=== Section Start ===

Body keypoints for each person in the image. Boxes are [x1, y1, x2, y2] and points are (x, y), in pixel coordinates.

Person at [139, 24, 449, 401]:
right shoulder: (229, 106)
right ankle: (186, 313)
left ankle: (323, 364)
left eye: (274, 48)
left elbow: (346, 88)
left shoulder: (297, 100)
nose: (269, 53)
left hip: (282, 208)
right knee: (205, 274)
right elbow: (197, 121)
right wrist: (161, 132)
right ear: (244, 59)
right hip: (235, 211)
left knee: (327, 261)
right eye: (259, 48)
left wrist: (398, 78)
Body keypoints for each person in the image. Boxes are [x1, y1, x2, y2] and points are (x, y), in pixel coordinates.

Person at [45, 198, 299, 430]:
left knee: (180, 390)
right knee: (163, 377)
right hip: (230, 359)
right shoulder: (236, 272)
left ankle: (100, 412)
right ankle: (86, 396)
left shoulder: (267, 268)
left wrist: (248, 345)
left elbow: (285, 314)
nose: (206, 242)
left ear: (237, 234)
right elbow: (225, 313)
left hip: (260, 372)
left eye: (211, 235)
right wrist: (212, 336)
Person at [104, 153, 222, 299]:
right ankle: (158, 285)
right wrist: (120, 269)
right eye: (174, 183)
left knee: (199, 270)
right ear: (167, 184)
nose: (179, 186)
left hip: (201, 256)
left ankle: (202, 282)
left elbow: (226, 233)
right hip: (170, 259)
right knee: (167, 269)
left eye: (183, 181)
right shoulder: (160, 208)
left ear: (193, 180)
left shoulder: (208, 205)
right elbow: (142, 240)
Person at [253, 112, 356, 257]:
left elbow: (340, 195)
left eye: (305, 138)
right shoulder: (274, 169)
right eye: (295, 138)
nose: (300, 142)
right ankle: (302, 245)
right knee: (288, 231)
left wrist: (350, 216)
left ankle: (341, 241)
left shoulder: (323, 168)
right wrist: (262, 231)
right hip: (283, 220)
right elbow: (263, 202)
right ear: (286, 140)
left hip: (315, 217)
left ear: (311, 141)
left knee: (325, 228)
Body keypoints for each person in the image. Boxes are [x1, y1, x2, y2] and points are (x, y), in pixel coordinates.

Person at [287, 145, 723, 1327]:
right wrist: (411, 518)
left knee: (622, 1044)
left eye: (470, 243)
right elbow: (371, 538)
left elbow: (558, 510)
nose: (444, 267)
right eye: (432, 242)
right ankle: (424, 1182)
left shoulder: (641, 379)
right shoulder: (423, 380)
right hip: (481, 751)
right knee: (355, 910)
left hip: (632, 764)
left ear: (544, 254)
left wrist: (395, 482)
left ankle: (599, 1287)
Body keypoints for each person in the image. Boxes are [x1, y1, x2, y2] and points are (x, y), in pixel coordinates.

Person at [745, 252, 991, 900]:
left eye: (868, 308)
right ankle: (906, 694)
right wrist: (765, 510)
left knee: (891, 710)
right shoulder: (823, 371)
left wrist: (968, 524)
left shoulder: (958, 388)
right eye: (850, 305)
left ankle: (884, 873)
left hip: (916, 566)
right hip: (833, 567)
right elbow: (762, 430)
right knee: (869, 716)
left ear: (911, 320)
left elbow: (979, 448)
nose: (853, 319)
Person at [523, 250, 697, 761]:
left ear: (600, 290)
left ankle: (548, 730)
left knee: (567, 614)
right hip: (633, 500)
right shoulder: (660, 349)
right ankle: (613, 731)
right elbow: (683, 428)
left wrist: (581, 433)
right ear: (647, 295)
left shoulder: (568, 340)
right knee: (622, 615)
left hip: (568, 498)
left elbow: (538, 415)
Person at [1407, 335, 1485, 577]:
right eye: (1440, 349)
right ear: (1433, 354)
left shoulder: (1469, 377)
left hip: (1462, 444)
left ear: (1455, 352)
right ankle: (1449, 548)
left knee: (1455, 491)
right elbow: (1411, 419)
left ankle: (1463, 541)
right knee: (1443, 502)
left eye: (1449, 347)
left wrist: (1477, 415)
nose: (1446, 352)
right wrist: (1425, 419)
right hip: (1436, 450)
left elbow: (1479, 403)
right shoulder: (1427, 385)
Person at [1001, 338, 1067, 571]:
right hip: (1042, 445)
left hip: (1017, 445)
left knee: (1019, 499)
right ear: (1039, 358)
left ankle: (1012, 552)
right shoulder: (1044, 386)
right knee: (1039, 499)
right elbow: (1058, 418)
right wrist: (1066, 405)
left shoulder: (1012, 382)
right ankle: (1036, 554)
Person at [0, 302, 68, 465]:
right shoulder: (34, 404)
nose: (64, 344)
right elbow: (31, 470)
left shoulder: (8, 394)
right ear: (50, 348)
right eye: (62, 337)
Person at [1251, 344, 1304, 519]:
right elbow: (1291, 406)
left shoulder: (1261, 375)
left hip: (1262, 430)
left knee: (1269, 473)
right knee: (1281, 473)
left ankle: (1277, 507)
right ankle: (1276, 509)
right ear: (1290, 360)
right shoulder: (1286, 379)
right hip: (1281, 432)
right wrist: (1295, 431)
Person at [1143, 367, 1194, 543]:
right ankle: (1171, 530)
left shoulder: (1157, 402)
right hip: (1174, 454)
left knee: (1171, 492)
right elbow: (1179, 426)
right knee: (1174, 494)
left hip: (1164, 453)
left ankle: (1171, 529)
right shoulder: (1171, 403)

=== Section End ===

WHAT TO WORK ON — A complete, exact copy of the entries above is what is wanted.

RESPONSE TO THIS TASK —
Body keypoints for each person in the image. Boxes are [x1, y1, x2, y2] and points are (x, y), in pixel coordinates.

Person at [139, 24, 449, 401]:
right shoulder: (229, 106)
right ankle: (186, 313)
left ankle: (323, 364)
left eye: (274, 48)
left elbow: (346, 88)
left shoulder: (297, 100)
nose: (269, 53)
left hip: (282, 208)
right knee: (205, 274)
right elbow: (197, 121)
right wrist: (161, 132)
right ear: (244, 59)
right hip: (235, 211)
left knee: (327, 261)
right eye: (259, 48)
left wrist: (398, 78)
Body keypoints for each person in the image. Boxes are [x1, y1, x2, y2] and points are (x, y), in pixel coordinates.

Person at [45, 198, 299, 430]:
left knee: (180, 390)
right knee: (163, 377)
right hip: (230, 359)
right shoulder: (236, 272)
left ankle: (100, 412)
right ankle: (86, 396)
left shoulder: (267, 268)
left wrist: (248, 345)
left elbow: (285, 314)
nose: (206, 242)
left ear: (237, 234)
right elbow: (225, 313)
left hip: (260, 372)
left eye: (211, 235)
right wrist: (212, 336)
Person at [104, 153, 222, 299]:
right ankle: (158, 285)
right wrist: (120, 269)
right eye: (174, 183)
left knee: (199, 270)
right ear: (167, 184)
nose: (179, 186)
left hip: (201, 256)
left ankle: (202, 282)
left elbow: (226, 233)
right hip: (170, 259)
right knee: (167, 269)
left eye: (183, 181)
right shoulder: (160, 208)
left ear: (193, 180)
left shoulder: (208, 205)
right elbow: (142, 240)
Person at [253, 112, 356, 257]:
left elbow: (340, 195)
left eye: (305, 138)
right shoulder: (274, 169)
right eye: (295, 138)
nose: (300, 142)
right ankle: (302, 245)
right knee: (288, 231)
left wrist: (350, 216)
left ankle: (341, 241)
left shoulder: (323, 168)
right wrist: (262, 231)
right hip: (283, 220)
right elbow: (263, 202)
right ear: (286, 140)
left hip: (315, 217)
left ear: (311, 141)
left knee: (325, 228)
Body keypoints for each person in the image. Boxes are [x1, y1, x2, y2] and points are (x, y), in pixel coordinates.

Person at [287, 145, 723, 1327]:
right wrist: (411, 518)
left knee: (622, 1044)
left eye: (470, 243)
right elbow: (371, 538)
left elbow: (558, 510)
nose: (444, 267)
right eye: (432, 242)
right ankle: (424, 1182)
left shoulder: (641, 379)
right shoulder: (423, 380)
right hip: (481, 751)
right knee: (355, 910)
left hip: (632, 764)
left ear: (544, 254)
left wrist: (395, 482)
left ankle: (599, 1287)
Body keypoints for each person in the image. Boxes are [x1, y1, x2, y2] and points are (x, y), in pixel coordinates.

Person at [745, 252, 991, 900]:
left eye: (868, 308)
right ankle: (906, 694)
right wrist: (765, 510)
left knee: (891, 710)
right shoulder: (823, 371)
left wrist: (968, 524)
left shoulder: (958, 388)
right eye: (850, 305)
left ankle: (884, 873)
left hip: (916, 566)
right hip: (833, 567)
right elbow: (762, 430)
right knee: (869, 716)
left ear: (911, 320)
left elbow: (979, 448)
nose: (853, 319)
Person at [523, 250, 697, 761]:
left ear: (600, 290)
left ankle: (548, 730)
left knee: (567, 614)
right hip: (633, 500)
right shoulder: (660, 349)
right ankle: (613, 731)
right elbow: (683, 428)
left wrist: (581, 433)
right ear: (647, 295)
left shoulder: (568, 340)
right knee: (622, 615)
left hip: (568, 498)
left elbow: (538, 415)
Person at [1407, 335, 1485, 577]:
right eye: (1440, 349)
right ear: (1433, 354)
left shoulder: (1469, 377)
left hip: (1462, 444)
left ear: (1455, 352)
right ankle: (1449, 548)
left knee: (1455, 491)
right elbow: (1411, 419)
left ankle: (1463, 541)
right knee: (1443, 502)
left eye: (1449, 347)
left wrist: (1477, 415)
nose: (1446, 352)
right wrist: (1425, 419)
right hip: (1436, 450)
left elbow: (1479, 403)
right shoulder: (1427, 385)
Person at [1001, 338, 1067, 571]:
right hip: (1042, 445)
left hip: (1017, 445)
left knee: (1019, 499)
right ear: (1039, 358)
left ankle: (1012, 552)
right shoulder: (1044, 386)
right knee: (1039, 499)
right elbow: (1058, 418)
right wrist: (1066, 405)
left shoulder: (1012, 382)
right ankle: (1036, 554)
Person at [0, 302, 68, 465]:
right shoulder: (34, 404)
nose: (64, 344)
right elbow: (31, 470)
left shoulder: (8, 394)
right ear: (50, 348)
right eye: (62, 337)
Person at [1251, 344, 1304, 519]:
right elbow: (1291, 406)
left shoulder: (1261, 375)
left hip: (1262, 430)
left knee: (1269, 473)
right knee: (1281, 473)
left ankle: (1277, 507)
right ankle: (1276, 509)
right ear: (1290, 360)
right shoulder: (1286, 379)
right hip: (1281, 432)
right wrist: (1295, 431)
Person at [1143, 367, 1194, 543]:
right ankle: (1171, 530)
left shoulder: (1157, 402)
right hip: (1174, 454)
left knee: (1171, 492)
right elbow: (1179, 426)
right knee: (1174, 494)
left hip: (1164, 453)
left ankle: (1171, 529)
right shoulder: (1171, 403)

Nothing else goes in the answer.